Exercise set ::
[a] From the forum thread about DVR software, list every receiver model and software version designation mentioned, each distinct one once.
[b] Pick up the forum thread about DVR software where it stops, writing the post that follows its final header.

Passage given ::
-- Start --
I had a somewhat similar problem but it only affected some HD channels. A hard reboot (unplugging the DVR for 15 seconds) as suggested by a CSR seems to have fixed it, as well as audio dropout problems, at least for now.


----------



## ExcelonGT (Nov 4, 2010)

I just force an upgrade on my hr22 this evening and it pulled down 040E (which has a release date of today).

anyone else confirm that 040E is the latest rev? and if so, does any one know what the release notes are?

I didnt have 040d on my HR22...just whatever came with it when I became a D* customer in 2008. The lag on the HR22 has been driving me crazy though. Hopefully 040e is a better experience compared to what everyone is reporting in this thread. If not, I'm going to get myself an HR24


----------



## SuperZ06 (Aug 20, 2008)
-- End --
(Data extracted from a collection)
-- Start --
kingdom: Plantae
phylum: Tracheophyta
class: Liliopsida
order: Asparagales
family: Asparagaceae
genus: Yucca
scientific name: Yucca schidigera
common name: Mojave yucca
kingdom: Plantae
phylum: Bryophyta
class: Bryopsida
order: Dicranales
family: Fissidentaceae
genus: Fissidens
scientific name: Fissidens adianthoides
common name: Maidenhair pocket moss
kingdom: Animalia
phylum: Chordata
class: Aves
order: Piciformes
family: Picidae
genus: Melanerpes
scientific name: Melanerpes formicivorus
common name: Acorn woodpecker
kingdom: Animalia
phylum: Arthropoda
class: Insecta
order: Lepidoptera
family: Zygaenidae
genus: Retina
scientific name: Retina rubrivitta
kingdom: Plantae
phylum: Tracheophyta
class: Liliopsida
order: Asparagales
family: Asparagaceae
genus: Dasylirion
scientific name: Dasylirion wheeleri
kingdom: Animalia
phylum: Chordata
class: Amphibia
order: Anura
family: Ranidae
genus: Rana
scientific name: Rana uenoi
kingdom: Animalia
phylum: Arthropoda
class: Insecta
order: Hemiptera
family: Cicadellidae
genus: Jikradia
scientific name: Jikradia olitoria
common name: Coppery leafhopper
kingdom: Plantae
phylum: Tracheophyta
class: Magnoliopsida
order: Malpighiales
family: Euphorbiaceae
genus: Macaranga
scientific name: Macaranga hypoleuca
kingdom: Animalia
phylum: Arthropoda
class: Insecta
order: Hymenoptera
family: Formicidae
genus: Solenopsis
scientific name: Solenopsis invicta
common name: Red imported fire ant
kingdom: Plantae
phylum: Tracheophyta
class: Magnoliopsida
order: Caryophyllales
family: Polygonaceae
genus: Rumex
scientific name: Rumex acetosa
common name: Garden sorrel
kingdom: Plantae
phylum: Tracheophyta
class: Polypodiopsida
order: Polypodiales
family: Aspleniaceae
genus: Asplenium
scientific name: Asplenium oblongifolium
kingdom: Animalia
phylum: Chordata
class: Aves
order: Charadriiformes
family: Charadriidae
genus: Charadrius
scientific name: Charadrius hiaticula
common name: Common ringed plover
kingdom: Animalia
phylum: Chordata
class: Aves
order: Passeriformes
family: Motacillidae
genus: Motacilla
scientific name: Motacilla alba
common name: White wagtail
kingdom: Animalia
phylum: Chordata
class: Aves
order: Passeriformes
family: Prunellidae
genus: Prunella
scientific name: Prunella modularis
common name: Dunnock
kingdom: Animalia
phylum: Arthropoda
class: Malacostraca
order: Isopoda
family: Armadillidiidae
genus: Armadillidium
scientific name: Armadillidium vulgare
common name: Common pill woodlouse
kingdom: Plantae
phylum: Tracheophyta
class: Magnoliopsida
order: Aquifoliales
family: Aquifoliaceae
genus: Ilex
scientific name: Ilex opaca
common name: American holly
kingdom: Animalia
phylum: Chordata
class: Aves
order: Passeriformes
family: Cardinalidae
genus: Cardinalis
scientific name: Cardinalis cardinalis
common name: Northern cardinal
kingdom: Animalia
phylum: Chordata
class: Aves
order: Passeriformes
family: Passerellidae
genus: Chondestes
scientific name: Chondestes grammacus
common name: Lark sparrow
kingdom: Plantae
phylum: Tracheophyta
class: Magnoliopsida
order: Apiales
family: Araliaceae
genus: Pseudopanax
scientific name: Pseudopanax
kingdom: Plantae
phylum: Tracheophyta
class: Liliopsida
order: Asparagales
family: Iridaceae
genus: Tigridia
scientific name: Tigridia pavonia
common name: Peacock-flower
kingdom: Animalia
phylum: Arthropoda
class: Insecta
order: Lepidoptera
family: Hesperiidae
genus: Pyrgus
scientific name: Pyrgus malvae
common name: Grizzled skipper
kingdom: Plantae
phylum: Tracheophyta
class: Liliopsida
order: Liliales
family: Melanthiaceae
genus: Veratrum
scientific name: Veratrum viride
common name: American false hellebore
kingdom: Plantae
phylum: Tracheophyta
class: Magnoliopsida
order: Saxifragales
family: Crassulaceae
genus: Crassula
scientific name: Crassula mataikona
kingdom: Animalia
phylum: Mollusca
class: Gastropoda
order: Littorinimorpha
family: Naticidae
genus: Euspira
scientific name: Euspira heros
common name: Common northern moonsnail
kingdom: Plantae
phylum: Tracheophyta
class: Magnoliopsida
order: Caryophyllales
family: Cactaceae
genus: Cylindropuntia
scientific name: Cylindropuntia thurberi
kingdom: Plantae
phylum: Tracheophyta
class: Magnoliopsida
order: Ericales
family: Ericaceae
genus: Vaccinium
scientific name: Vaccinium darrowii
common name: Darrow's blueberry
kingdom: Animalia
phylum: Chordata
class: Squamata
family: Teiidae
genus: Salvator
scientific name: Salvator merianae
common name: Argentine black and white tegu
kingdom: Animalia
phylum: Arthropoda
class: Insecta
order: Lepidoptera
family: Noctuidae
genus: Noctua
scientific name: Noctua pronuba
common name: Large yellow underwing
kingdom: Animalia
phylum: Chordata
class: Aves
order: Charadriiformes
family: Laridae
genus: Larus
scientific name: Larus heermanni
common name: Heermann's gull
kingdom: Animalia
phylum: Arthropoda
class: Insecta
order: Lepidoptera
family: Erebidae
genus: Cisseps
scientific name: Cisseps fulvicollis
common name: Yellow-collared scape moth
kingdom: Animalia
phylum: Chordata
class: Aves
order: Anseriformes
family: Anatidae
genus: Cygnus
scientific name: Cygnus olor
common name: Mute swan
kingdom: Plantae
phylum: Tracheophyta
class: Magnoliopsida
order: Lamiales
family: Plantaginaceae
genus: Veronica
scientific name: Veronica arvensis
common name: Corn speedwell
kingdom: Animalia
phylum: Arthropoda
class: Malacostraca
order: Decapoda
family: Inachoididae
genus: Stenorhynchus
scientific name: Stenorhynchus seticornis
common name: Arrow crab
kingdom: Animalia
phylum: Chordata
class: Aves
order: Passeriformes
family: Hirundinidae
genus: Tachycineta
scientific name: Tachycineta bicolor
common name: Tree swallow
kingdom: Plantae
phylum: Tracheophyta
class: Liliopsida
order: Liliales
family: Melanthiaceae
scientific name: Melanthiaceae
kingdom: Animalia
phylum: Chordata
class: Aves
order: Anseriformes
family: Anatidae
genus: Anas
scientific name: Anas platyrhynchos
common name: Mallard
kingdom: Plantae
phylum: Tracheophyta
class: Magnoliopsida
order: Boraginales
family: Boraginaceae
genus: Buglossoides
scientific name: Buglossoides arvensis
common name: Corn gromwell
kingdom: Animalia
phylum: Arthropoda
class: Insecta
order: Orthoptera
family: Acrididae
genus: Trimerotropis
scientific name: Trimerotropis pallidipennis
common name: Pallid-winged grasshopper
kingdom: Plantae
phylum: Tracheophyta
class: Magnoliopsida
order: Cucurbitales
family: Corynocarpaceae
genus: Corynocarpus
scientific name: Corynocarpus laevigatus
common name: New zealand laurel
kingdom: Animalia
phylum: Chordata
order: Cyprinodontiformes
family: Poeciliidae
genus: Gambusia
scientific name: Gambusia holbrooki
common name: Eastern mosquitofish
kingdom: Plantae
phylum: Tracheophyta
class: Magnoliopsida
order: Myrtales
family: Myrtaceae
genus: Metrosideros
-- End --
Written answers ::
[a] HR22, 040E (also written 040e), 040d, HR24

[b]
ExcelonGT said:


> I just force an upgrade on my hr22 this evening and it pulled down 040E (which has a release date of today).
> 
> anyone else confirm that 040E is the latest rev? and if so, does any one know what the release notes are?
> 
> I didnt have 040d on my HR22...just whatever came with it when I became a D* customer in 2008. The lag on the HR22 has been driving me crazy though. Hopefully 040e is a better experience compared to what everyone is reporting in this thread. If not, I'm going to get myself an HR24


My HR21-100 picked up 040E this morning.

Check this thread for sluggish DVR's:
http://www.dbstalk.com/showthread.php?t=184693

Helped mine tremendously !


----------



## Drucifer (Feb 12, 2009)

ExcelonGT said:


> I just force an upgrade on my hr22 this evening and it pulled down 040E (which has a release date of today).
> 
> *anyone else confirm that 040E is the latest rev*? and if so, does any one know what the release notes are?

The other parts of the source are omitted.